TASK BRIEF
Set down every line below, word for word.

■ ■ ■ ■

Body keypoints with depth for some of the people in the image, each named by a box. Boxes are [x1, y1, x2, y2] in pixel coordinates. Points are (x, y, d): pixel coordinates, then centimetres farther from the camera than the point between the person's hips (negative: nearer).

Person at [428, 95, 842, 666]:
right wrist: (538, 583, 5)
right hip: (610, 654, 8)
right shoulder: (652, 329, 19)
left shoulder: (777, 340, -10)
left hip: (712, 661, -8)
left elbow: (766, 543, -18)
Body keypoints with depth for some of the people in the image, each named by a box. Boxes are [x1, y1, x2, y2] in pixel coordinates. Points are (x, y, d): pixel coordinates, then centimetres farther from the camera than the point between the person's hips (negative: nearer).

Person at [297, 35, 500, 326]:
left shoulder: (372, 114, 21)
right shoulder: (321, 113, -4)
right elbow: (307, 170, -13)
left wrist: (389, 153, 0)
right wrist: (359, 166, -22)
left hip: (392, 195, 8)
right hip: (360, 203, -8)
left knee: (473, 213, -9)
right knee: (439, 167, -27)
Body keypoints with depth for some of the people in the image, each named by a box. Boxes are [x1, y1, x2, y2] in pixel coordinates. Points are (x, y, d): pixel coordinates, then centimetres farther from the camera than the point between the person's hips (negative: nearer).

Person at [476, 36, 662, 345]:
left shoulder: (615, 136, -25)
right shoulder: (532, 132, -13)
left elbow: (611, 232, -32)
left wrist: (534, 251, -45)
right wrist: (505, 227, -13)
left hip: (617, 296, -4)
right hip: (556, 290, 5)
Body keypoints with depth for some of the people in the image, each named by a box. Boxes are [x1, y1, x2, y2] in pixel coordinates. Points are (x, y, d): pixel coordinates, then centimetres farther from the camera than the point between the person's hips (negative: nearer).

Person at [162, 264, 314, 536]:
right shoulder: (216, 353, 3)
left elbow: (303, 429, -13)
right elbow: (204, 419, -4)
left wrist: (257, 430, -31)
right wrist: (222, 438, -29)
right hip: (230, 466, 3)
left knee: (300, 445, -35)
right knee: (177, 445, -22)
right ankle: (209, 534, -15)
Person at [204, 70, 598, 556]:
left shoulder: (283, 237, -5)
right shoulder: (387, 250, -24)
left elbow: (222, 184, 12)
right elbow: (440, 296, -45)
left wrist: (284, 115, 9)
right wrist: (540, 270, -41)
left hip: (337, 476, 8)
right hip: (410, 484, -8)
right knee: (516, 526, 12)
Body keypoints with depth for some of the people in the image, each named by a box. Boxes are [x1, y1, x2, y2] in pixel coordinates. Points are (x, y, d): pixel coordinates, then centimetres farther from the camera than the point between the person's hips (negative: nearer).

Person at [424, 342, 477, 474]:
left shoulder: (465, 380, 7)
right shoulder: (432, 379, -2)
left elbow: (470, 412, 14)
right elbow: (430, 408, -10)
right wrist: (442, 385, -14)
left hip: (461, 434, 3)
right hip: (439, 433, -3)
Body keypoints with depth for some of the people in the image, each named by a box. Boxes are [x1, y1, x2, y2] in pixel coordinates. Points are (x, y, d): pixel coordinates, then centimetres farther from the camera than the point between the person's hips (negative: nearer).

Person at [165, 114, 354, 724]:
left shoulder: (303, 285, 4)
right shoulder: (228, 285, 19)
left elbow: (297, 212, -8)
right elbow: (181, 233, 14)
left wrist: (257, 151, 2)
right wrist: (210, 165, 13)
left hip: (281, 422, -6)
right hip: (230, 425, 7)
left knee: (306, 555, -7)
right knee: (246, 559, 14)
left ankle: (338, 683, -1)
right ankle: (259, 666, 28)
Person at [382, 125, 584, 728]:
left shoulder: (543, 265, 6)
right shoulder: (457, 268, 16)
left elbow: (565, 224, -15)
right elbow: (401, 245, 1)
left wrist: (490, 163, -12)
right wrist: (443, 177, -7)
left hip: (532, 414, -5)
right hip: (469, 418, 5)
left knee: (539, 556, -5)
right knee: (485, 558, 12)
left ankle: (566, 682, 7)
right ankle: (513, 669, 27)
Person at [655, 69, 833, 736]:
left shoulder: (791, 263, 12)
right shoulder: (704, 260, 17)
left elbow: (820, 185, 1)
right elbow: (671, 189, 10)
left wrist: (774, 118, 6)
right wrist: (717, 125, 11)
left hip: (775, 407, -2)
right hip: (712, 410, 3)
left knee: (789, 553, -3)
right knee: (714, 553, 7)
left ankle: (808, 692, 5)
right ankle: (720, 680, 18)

■ ■ ■ ■

TASK RESULT
Body keypoints with depth for some of the people in the image, each named by a box. Boxes are [x1, y1, x2, y2] in pixel coordinates. Points are (x, y, d): pixel coordinates, then centimetres farther from the camera than the point between the person's hips (negative: nearer).

Person at [428, 95, 842, 666]:
right wrist: (538, 583, 5)
right hip: (610, 654, 8)
right shoulder: (652, 329, 19)
left shoulder: (777, 340, -10)
left hip: (712, 661, -8)
left elbow: (766, 543, -18)
Body keypoints with depth for some of the people in the image, each named by a box. Boxes are [x1, y1, x2, y2] in pixel coordinates. Points are (x, y, d): pixel coordinates, then centimetres farther from the camera than the point between the person's hips (negative: nearer).

Person at [297, 35, 500, 326]:
left shoulder: (372, 114, 21)
right shoulder: (321, 113, -4)
right elbow: (307, 170, -13)
left wrist: (389, 153, 0)
right wrist: (359, 166, -22)
left hip: (392, 195, 8)
right hip: (360, 203, -8)
left knee: (473, 213, -9)
right knee: (439, 167, -27)
Body keypoints with depth for some of the people in the image, each named by a box. Boxes are [x1, y1, x2, y2] in pixel coordinates. Points are (x, y, d): pixel coordinates, then centimetres farther from the camera than the point between the person's hips (negative: nearer).

Person at [476, 36, 662, 345]:
left shoulder: (615, 136, -25)
right shoulder: (532, 132, -13)
left elbow: (611, 232, -32)
left wrist: (534, 251, -45)
right wrist: (505, 227, -13)
left hip: (617, 296, -4)
right hip: (556, 290, 5)
Body keypoints with depth for some of the people in the image, each named by a box. Boxes are [x1, y1, x2, y2] in pixel coordinates. Points are (x, y, d): pixel coordinates, then centimetres farther from the camera than the point between the person's hips (negative: nearer).

Person at [162, 264, 314, 536]:
right shoulder: (216, 353, 3)
left elbow: (303, 429, -13)
right elbow: (204, 419, -4)
left wrist: (257, 430, -31)
right wrist: (222, 438, -29)
right hip: (230, 466, 3)
left knee: (300, 445, -35)
right knee: (177, 445, -22)
right ankle: (209, 534, -15)
Person at [204, 70, 598, 556]:
left shoulder: (283, 237, -5)
right shoulder: (387, 250, -24)
left elbow: (222, 184, 12)
right elbow: (440, 296, -45)
left wrist: (284, 115, 9)
right wrist: (540, 270, -41)
left hip: (337, 476, 8)
right hip: (410, 484, -8)
right knee: (516, 526, 12)
Body keypoints with depth for some of the people in the image, each named by a box. Boxes are [x1, y1, x2, y2] in pixel coordinates. Points are (x, y, d): pixel coordinates, then centimetres farther from the camera than the point between the person's hips (negative: nearer).

Person at [424, 342, 477, 474]:
left shoulder: (465, 380, 7)
right shoulder: (432, 379, -2)
left elbow: (470, 412, 14)
right elbow: (430, 408, -10)
right wrist: (442, 385, -14)
left hip: (461, 434, 3)
right hip: (439, 433, -3)
Body keypoints with depth for some of the people in the image, each named by a box. Boxes are [x1, y1, x2, y2] in pixel coordinates. Points are (x, y, d): pixel coordinates, then centimetres farther from the camera than the point between the person's hips (negative: nearer).

Person at [165, 114, 354, 724]:
left shoulder: (303, 285, 4)
right shoulder: (228, 285, 19)
left elbow: (297, 212, -8)
right elbow: (181, 233, 14)
left wrist: (257, 151, 2)
right wrist: (210, 165, 13)
left hip: (281, 422, -6)
right hip: (230, 425, 7)
left knee: (306, 555, -7)
right knee: (246, 559, 14)
left ankle: (338, 683, -1)
right ankle: (259, 666, 28)
Person at [382, 125, 584, 728]:
left shoulder: (543, 265, 6)
right shoulder: (457, 268, 16)
left elbow: (565, 224, -15)
right elbow: (401, 245, 1)
left wrist: (490, 163, -12)
right wrist: (443, 177, -7)
left hip: (532, 414, -5)
right hip: (469, 418, 5)
left knee: (539, 556, -5)
right knee: (485, 558, 12)
left ankle: (566, 682, 7)
right ankle: (513, 669, 27)
Person at [655, 69, 833, 736]:
left shoulder: (791, 263, 12)
right shoulder: (704, 260, 17)
left elbow: (820, 185, 1)
right elbow: (671, 189, 10)
left wrist: (774, 118, 6)
right wrist: (717, 125, 11)
left hip: (775, 407, -2)
right hip: (712, 410, 3)
left knee: (789, 553, -3)
right knee: (714, 553, 7)
left ankle: (808, 692, 5)
right ankle: (720, 680, 18)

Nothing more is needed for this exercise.